All About Apple’s New GenAI Model MM1

MM1 consists of dense models and mixture-of-experts (MoE) variants.

Written by: CDO Magazine Bureau

Updated 3:31 PM UTC, Thu March 21, 2024

Representative image by pvproductions.

Apple has reportedly come up with MM1, a family of multimodal large language models with up to 30 billion parameters, designed to achieve state-of-the-art performance in pre-training and competitive results after supervised fine-tuning.

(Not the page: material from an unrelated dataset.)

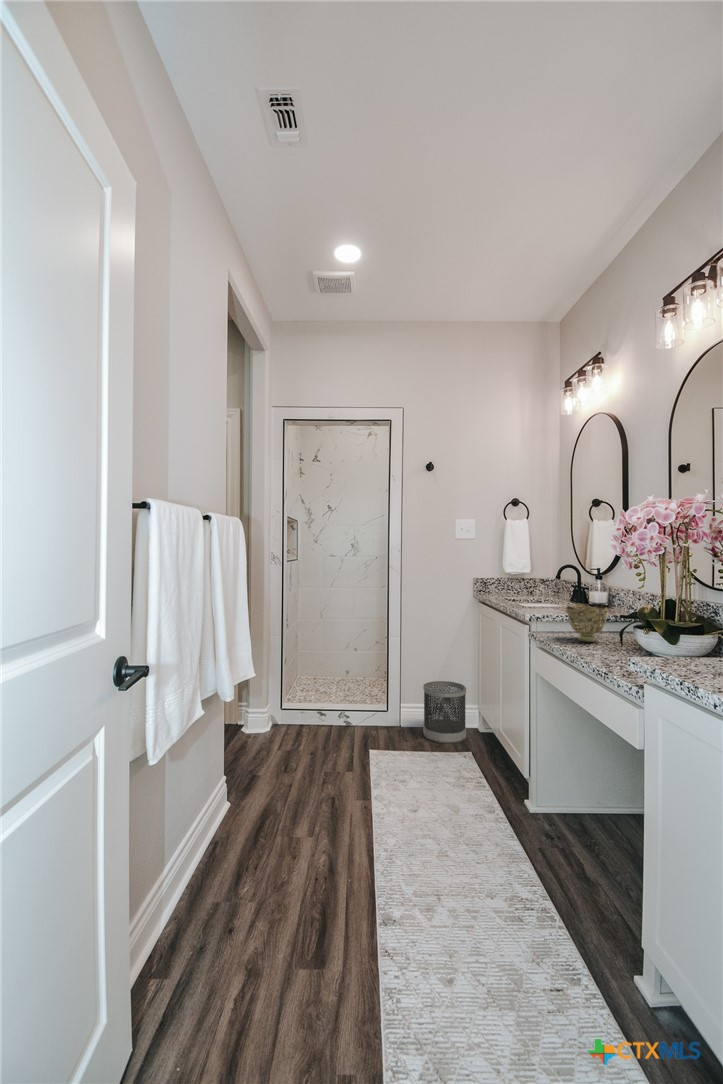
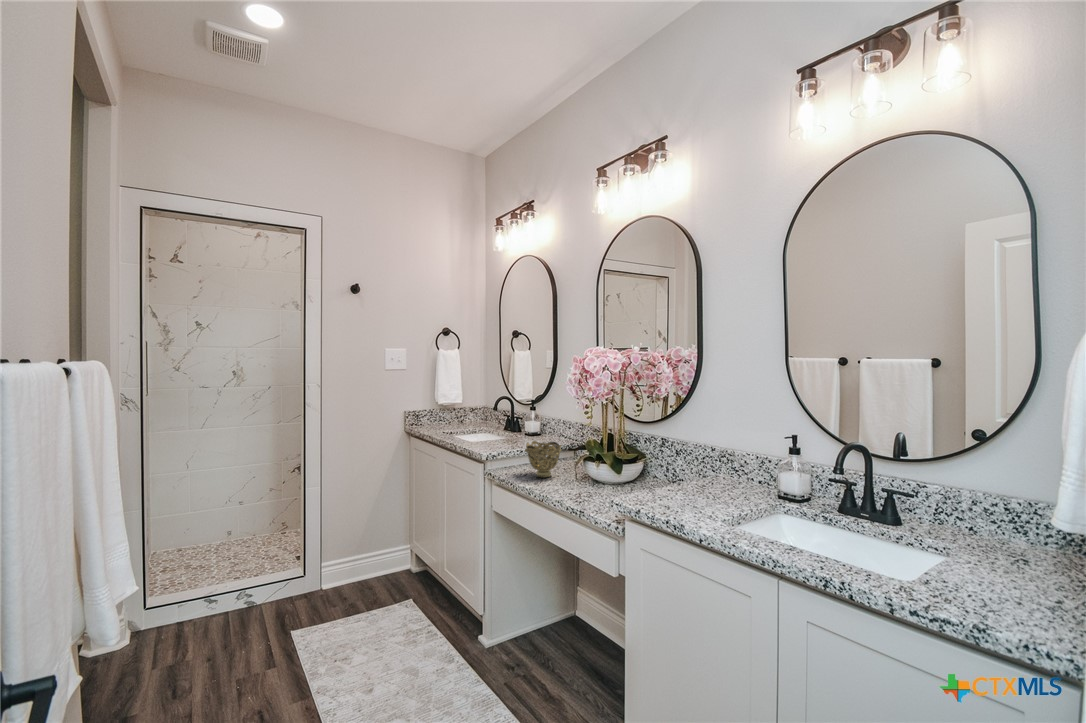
wastebasket: present [423,681,466,743] -> none [351,527,400,599]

MM1 consists of dense models and mixture-of-experts (MoE) variants. MM1 models aim to achieve state-of-the-art performance in pre-training metrics and competitive results after supervised fine-tuning across various established multimodal benchmarks.

The researchers emphasize the importance of using a diverse dataset comprising both text and image data, which enables models to excel in tasks such as image captioning, visual question answering, and natural language inference.

Surprisingly, the largest MM1 model with 30 billion parameters demonstrated impressive in-context learning capabilities, enabling it to conduct multi-step reasoning across multiple input images using a few-shot “chain-of-thought” prompting. This suggests the potential of large multimodal models to tackle complex, open-ended problems requiring grounded language understanding and generation.

The research highlights the significance of the choice of image encoder, image resolution, and the number of image tokens in influencing model performance. While the design of the vision-language connector was deemed less critical, scaling and refining visual components remain crucial for further advancements in multimodal models.

Around the same time when the company is actively experimenting with generative AI, it is reportedly in talks to integrate Google’s Gemini iPhone. Additionally, the tech giant has reportedly engaged in talks with OpenAI, regarding the use of its model. Recently, it also acquired Canadian AI startup DarwinAI.